The Power of Unity -- A Formidable Tool for Peace and Security

Today, February 11, 2011, Egyptian protesters in Cairo's Tahrir Square, in Alexandria and in Suez got their wish: President Hosni Mubarak stepped down as president of Egypt after thirty years in power.

In following the media coverage of the historic events that have unfolded in Egypt over the past eighteen days, the most striking phenomenon has been the demonstration of unity amongst people of disparate backgrounds: the rich and the poor, the educated and the uneducated, secularists and Islamists, the young and the old and people of various political persuasions. This unity has manifested itself in three ways: unity of purpose, the ability to speak with one voice and unity of action. When coupled with a disciplined determination to keep the protests peaceful and avoid violence, the power of such unity has been phenomenal: it has begun to change the course of history both within Egypt and inevitably within the region.

The power that results from unity of purpose, action and voice is one that the international community would do well to ponder and to mindfully cultivate as it seeks effective tools to maintain and restore much-needed peace and security in the world.

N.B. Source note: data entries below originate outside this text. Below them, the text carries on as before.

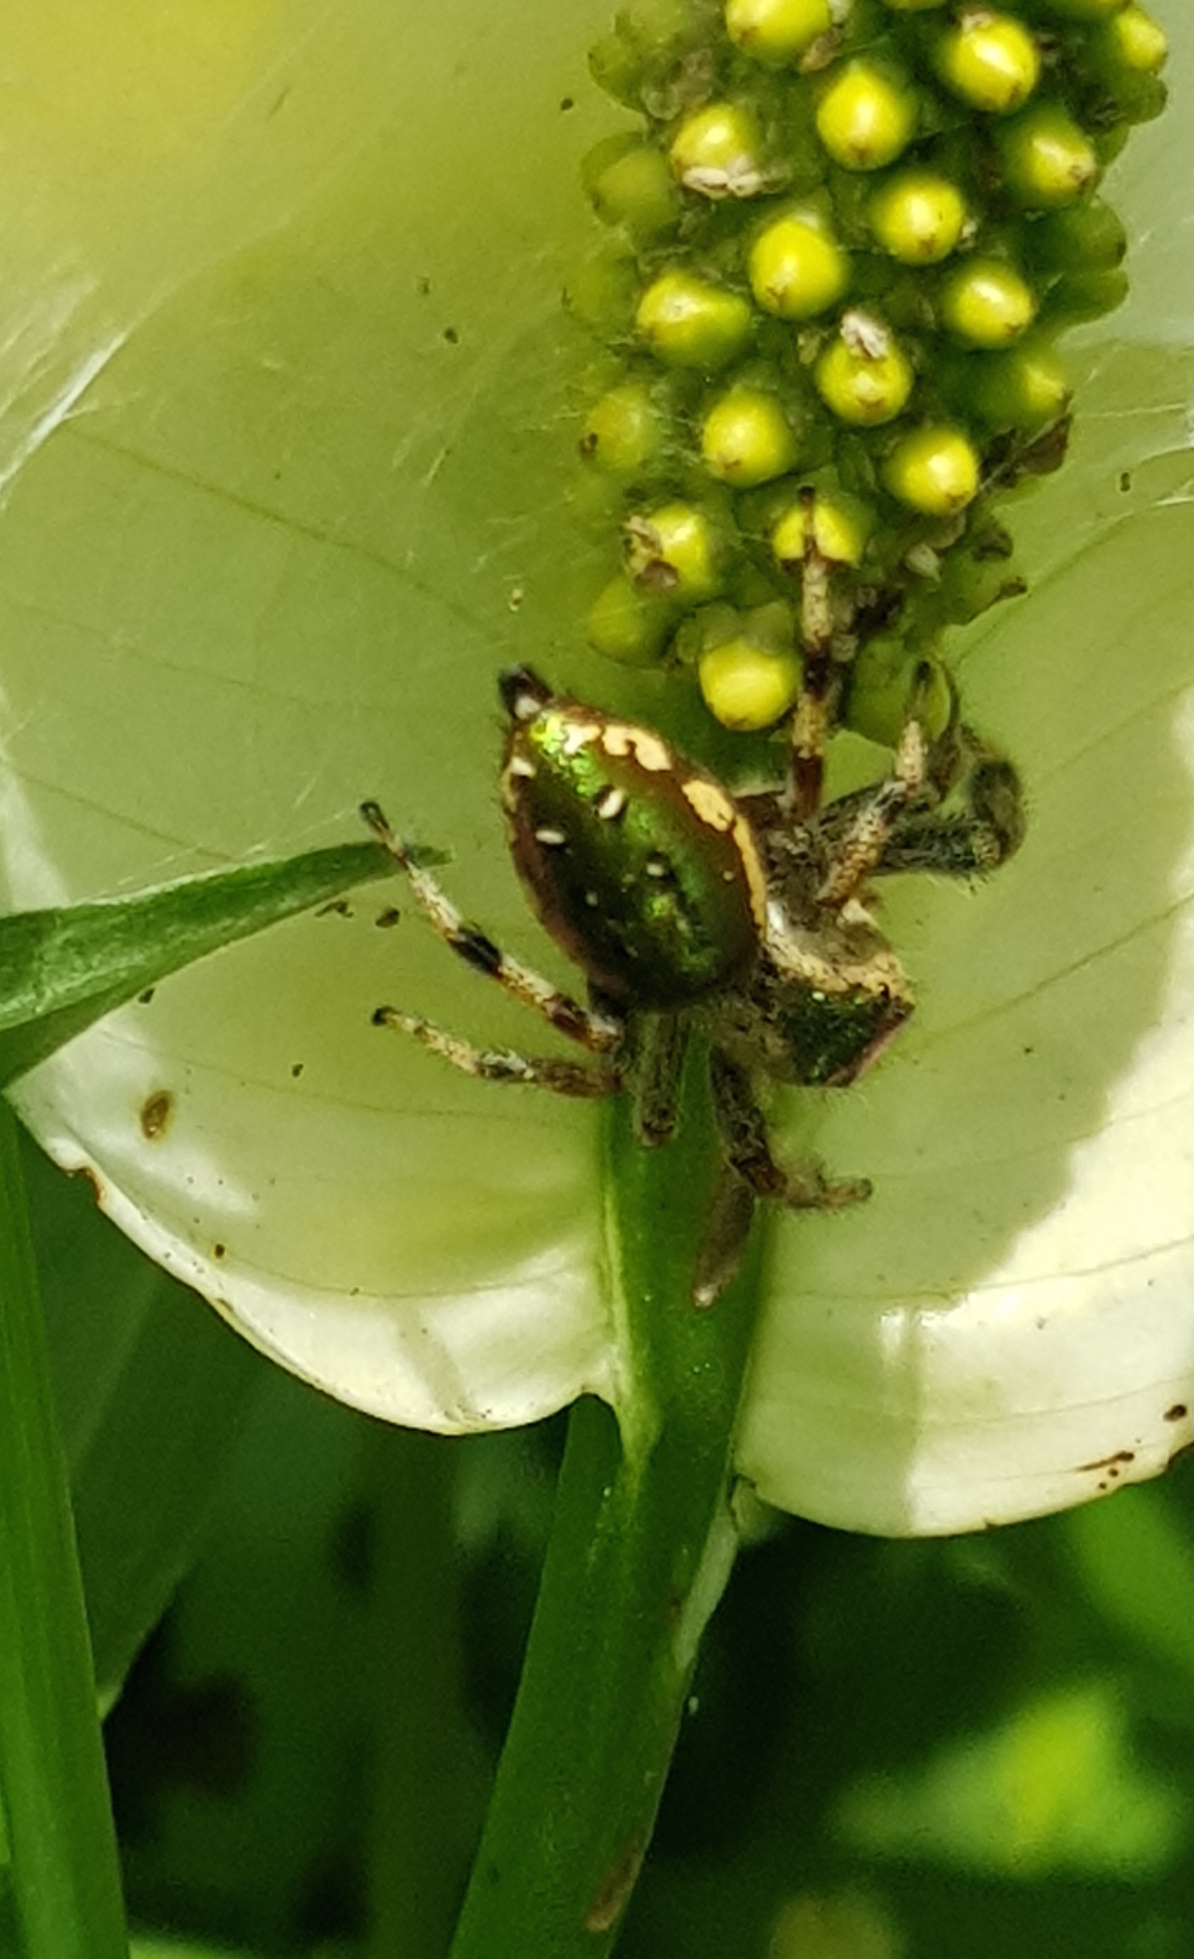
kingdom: Animalia
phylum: Arthropoda
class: Arachnida
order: Araneae
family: Salticidae
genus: Paraphidippus
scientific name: Paraphidippus aurantius
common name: Jumping spiders
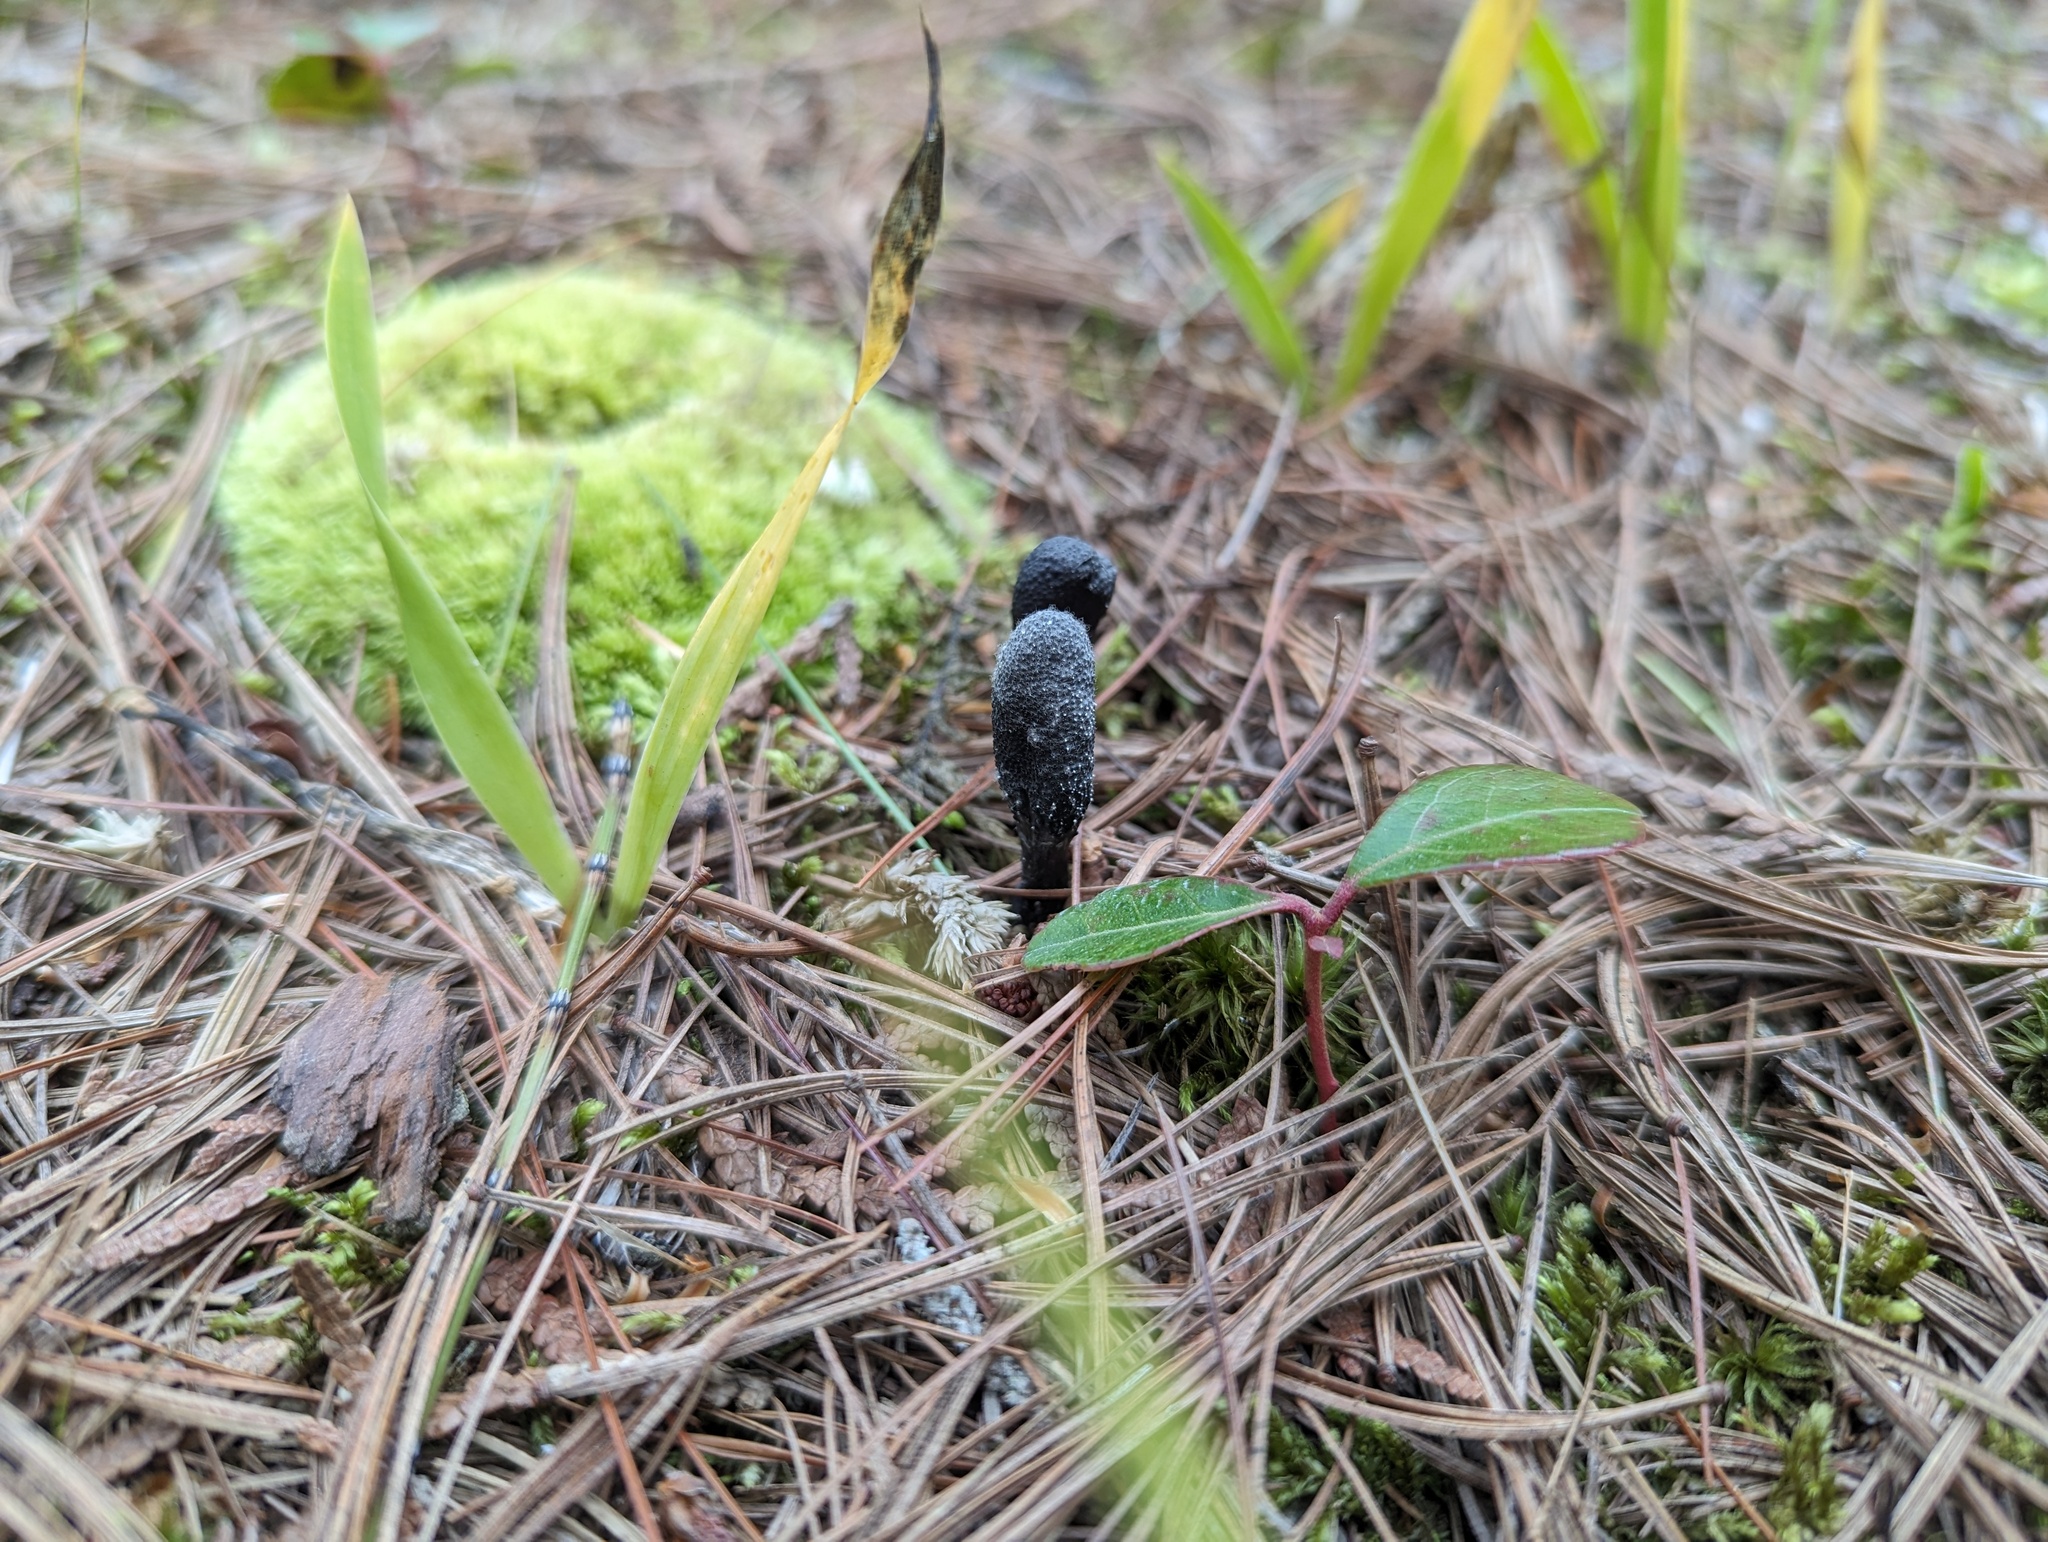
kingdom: Fungi
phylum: Ascomycota
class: Sordariomycetes
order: Hypocreales
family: Ophiocordycipitaceae
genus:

It makes no difference whether the problem is caused by a bully in the form of an autocratic leader with whom the citizens of a country are contending, or whether it is caused by a bully in the shape of the government of an individual nation which threatens the peaceful equilibrium of all member nations of the world community; in order for the solutions to all such problems to be effective, they must be pursued in reliance on a spirit of absolute unity. Whether it is a president who has seized power in defiance of the constitutional requirements of his country, as in the case of Mr. Gbagbo of the Ivory Coast, a president whose autocratic rule has outlived its welcome as in the case of Mr. Mubarak, or a country that poses a threat to other countries through its illicit pursuit of weapons of mass destruction such as Iran or North Korea, any effective solution must have as its linchpin the principle of unity.

In the case of the Ivory Coast, the African Union and the the Economic Community of West African States (ECOWAS) must continue to speak with one voice (with the continued backing of the EU, the UN and the rest of the international community) and act as one -- with collective force if necessary -- in order to be effective and set a good precedent for the rest of Africa. In the case of Iran and North Korea, it is high time for the international community to rise to its responsibility and clearly decide what it will do when a nation has been clearly shown to be flouting the international rules that prohibit the proliferation of nuclear weapons and is consequently threatening the peace of the world with its behavior. The consequences of such behavior must be clearly specified and agreed to by all nations, along with the circumstances in which they will be applied. Moreover, punishment must be meted out even-handedly to all who break the rules. Last, but not least, it is time to establish an international standing force that represents the international community and has the mandate to enforce its collective decisions.

It is not until the international community can both speak with one voice and back its voice up with unified action that peace will become a reality. As for Egypt, it is still not out of the woods: what remains to be seen is whether the people of Egypt can maintain their unity of purpose, voice and action as they go about collectively crafting the future of their country.